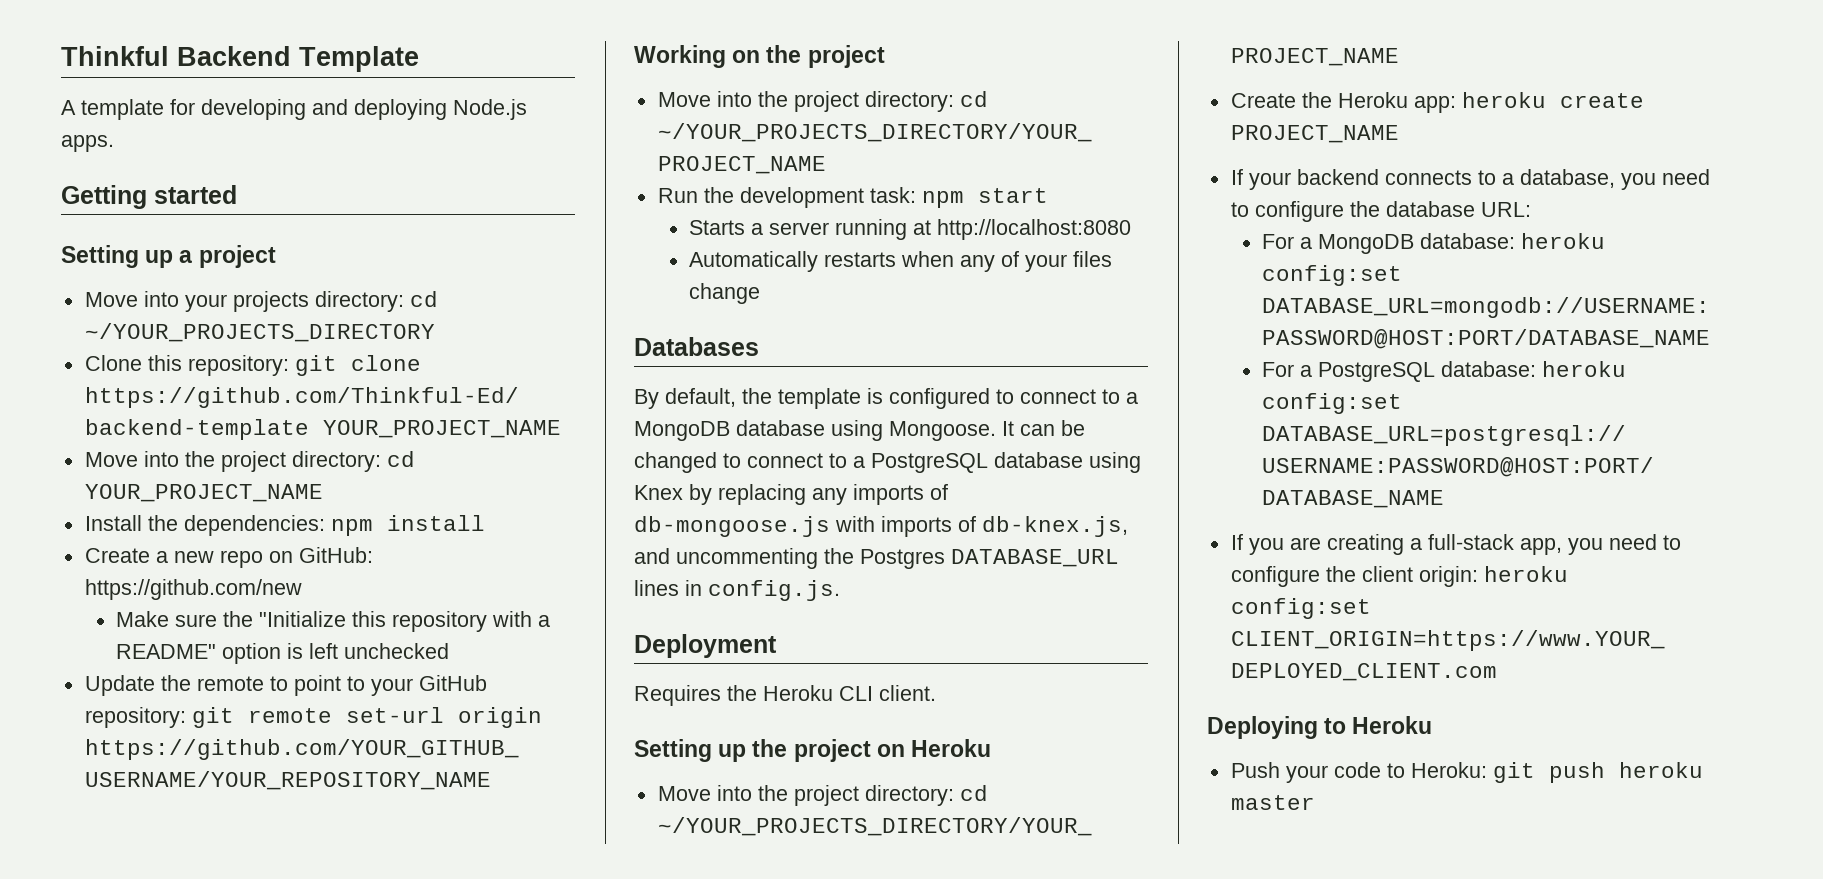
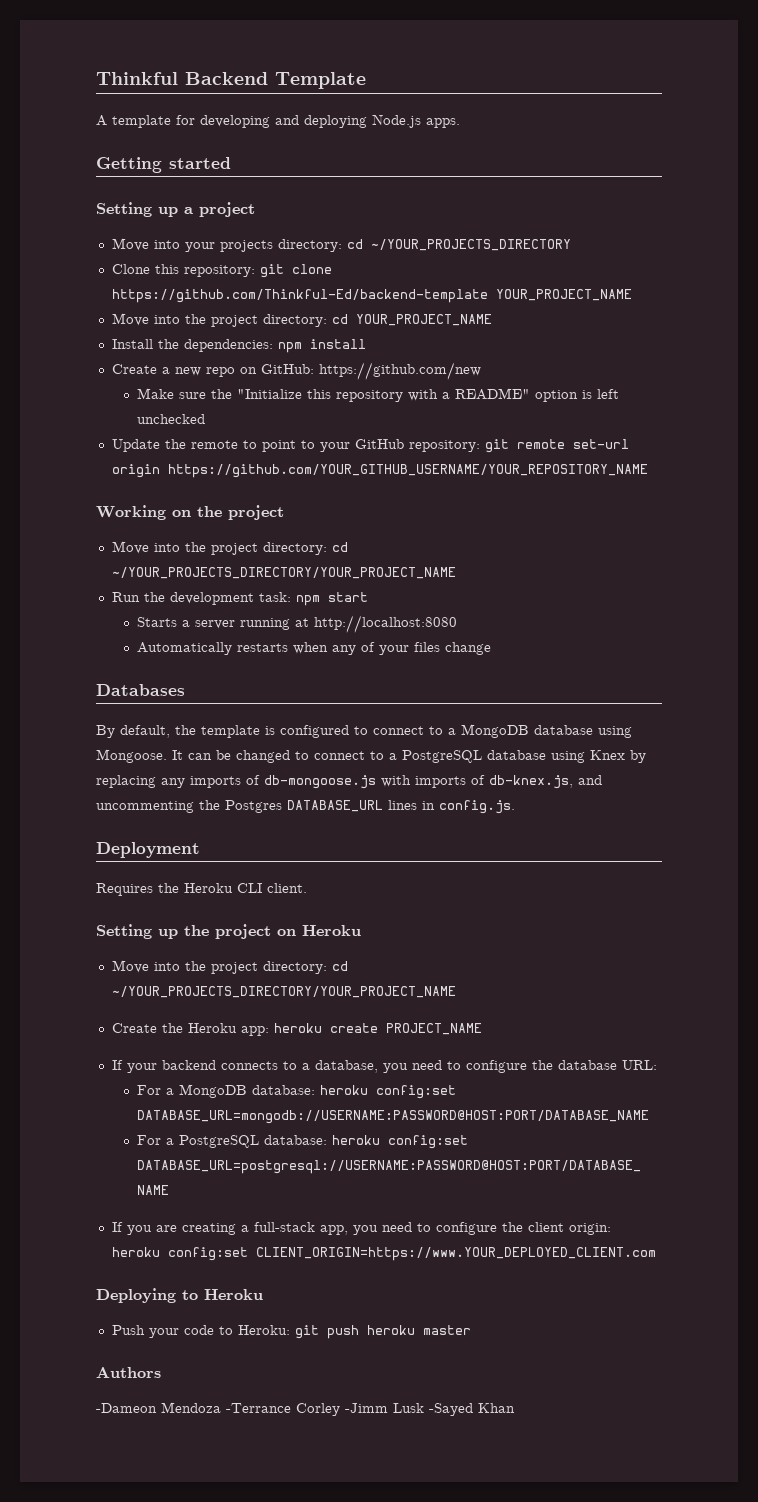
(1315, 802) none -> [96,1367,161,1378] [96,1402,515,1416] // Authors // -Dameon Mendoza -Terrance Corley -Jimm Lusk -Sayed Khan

--

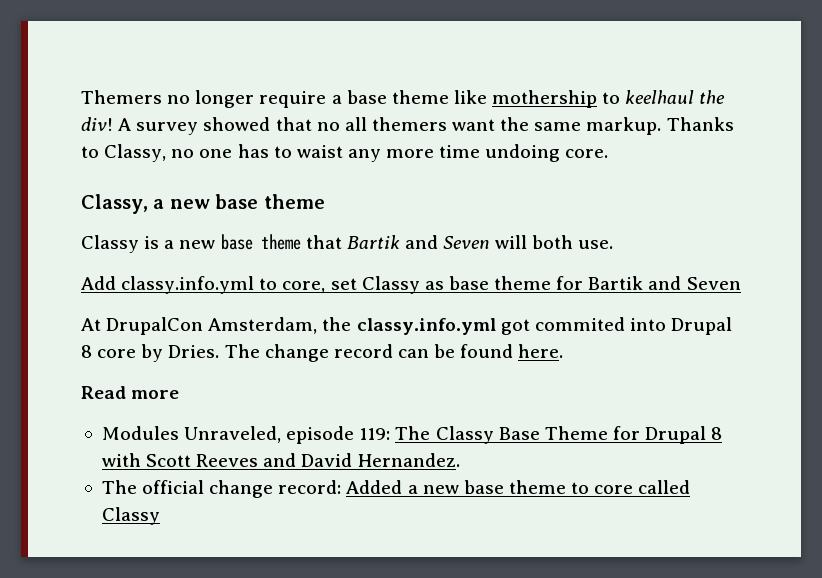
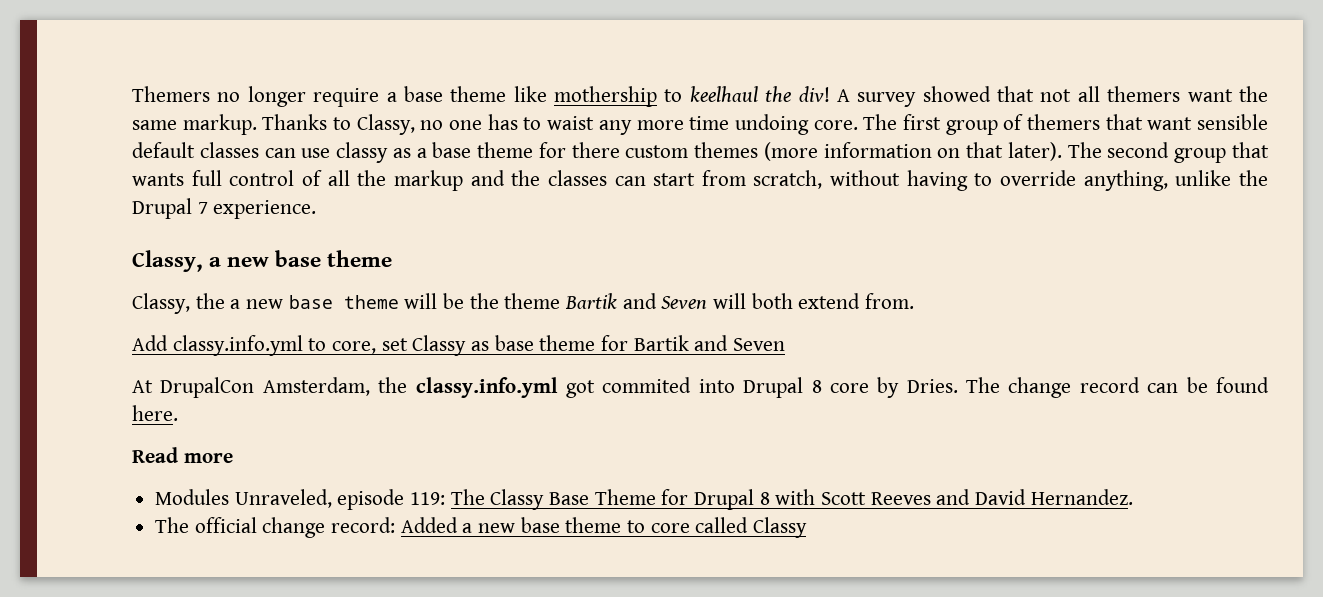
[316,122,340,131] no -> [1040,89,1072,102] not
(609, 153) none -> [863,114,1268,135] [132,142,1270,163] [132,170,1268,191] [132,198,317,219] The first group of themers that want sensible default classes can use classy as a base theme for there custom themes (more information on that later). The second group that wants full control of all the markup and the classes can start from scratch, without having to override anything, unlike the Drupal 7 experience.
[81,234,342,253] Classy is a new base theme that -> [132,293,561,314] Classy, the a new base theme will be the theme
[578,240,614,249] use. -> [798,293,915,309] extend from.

...

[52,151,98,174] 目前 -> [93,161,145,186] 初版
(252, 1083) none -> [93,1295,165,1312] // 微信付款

__Exercise__. Which lines in the entries above contain "from"? Pull each of them out.

__Result of this exercise__.
(609, 153) none -> [863,114,1268,135] [132,142,1270,163] [132,170,1268,191] [132,198,317,219] The first group of themers that want sensible default classes can use classy as a base theme for there custom themes (more information on that later). The second group that wants full control of all the markup and the classes can start from scratch, without having to override anything, unlike the Drupal 7 experience.
[578,240,614,249] use. -> [798,293,915,309] extend from.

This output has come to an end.